Tattoo Survival Guide

I often get asked about how to "survive" a tattooing session. I've been tattooed upwards of 20 times with 13 tattoos to actually show for it. There's the obvious that you find on the internet. Make sure you're well fed and hydrated. Make sure you're well rested. But do those basics prepare you for anything beyond simply not passing out? Methinks not.

I've created my own little ritual that I stick to pretty much every time I get inked. You're of course free to alter to it to suit your needs, but this is what I've found works for me.

1. Wear comfortable clothes
I'm usually sitting or laying for several hours and I don't want to be constantly fidgiting because my clothes are bothering me. I wear pretty much the same thing every time I go for a session, sweatpants and a tee. If I'm getting work done on my shoulder or back, then it's a tank top. If you find jeans comfortable to sit in, that's fine. Wear something you know won't start to bother you during the course of the tattoo.

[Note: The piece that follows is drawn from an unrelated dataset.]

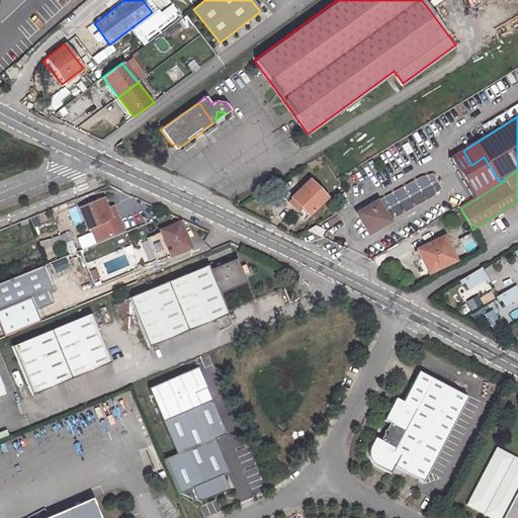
[(309,216),(327,197),(309,180),(291,198),(309,216)]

2. Bring something to boost your blood sugar after the tattoo
Sure, they told you to eat a full meal and be well hydrated BEFORE, but what about after? If you're a first timer, even a small tattoo can take a lot out of you. If you're more experienced, but sitting for a long time, you'll still need a boost when you're done. I like to bring Cherry Coke Zero. Again, it's whatever suits your taste be it a vitamin water, plain water, soda, or juice. Anything that will give your blood sugar a little punch is fine.

3. Bring something non-human to squeeze
I've heard many stories from human "stable ponies" about holding their friends' hands during a tattoo. It most often ends with the stable pony have to nurse a sore hand. That doesn't seem too fair to them. As such, I bring a stuffed animal (my trusty basset hound Woof). It cracks up the guys in the shop, but it's something that infinitely helps me. If you're too shy to bring a stuffed animal into a tattoo shop, bring something comforting. Heck, even a stress ball would do the trick for some.

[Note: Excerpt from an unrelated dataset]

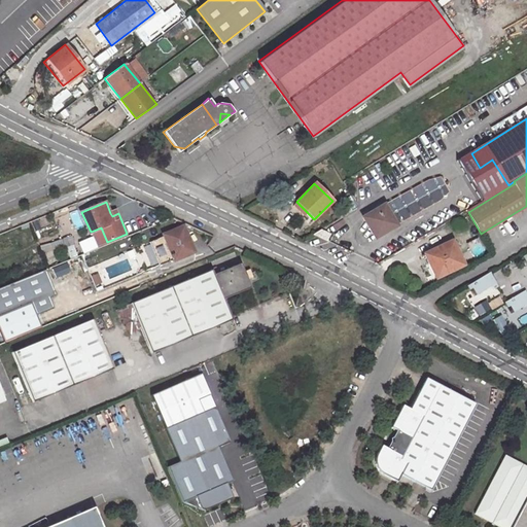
[(378,237),(395,225),(382,206),(365,217),(378,237)]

4. For any work that requires laying down, bring your own pillow
I take this one step further and also bring my own sheet. You don't have to go that extreme, but having your own pillow really turns into a life saver. Most tattoo shops have pillows, but because of sanitation, have to cover them with something akin to sandpaper. After one session of having to rest my head on something like that for 3 hours, I always brought my own pillow. It's also nice to have something that's yours, which goes a long way to relaxing and making the process easier on everyone.

5. Bring a camera
This one should be pretty obvious. Right after it's done is often the best time to get a picture because someone else is around and can actually take it for you. Or maybe that's just an issue I have. :P

6. Breathe!
The temptation may be there to hold your breath. Don't do it. Keep your breathing even and normal as possible. In the case of side pieces, take advantage of wiping or refilling the needle to take deeper breaths.

7. Speak up!
This is definitely the most important thing. If you need a break, speak up. Don't try to be tough. It doesn't matter if you feel like you're going to pass out or you just need to stretch your legs. Tattooists aren't psychic and even if they know you really well (ie Mark and myself), they can't know if you need a break.

8. If you're already in pain, fix that first
My hardest tattoo session was easily Lola's second session. I walked in with a headache, but refused to do anything about it because I didn't want to bleed more. That was the worst thing I could've done. It made the pain of tattooing about 5 times worse than what it had to be. I finally broke down and took some Advil, but it didn't really take the edge off until we were almost done. Now I know to take care of any other pain I may be experiencing before I get tattooed.

What will help you the most is being comfortable and as relaxed as possible. Whether you're a tattoo virgin or you've got your fair share of ink, it'll help. The more you tense up and stress, the more likely you are to feel dizzy, nauseous, or every tattooist's dread, pass out. Yes, you will be in pain, but if you stay relaxed and calm, it'll go by much faster.

These aren't hard and fast rules, just a few tips and tricks to help you have a successful and low stress tattoo experience.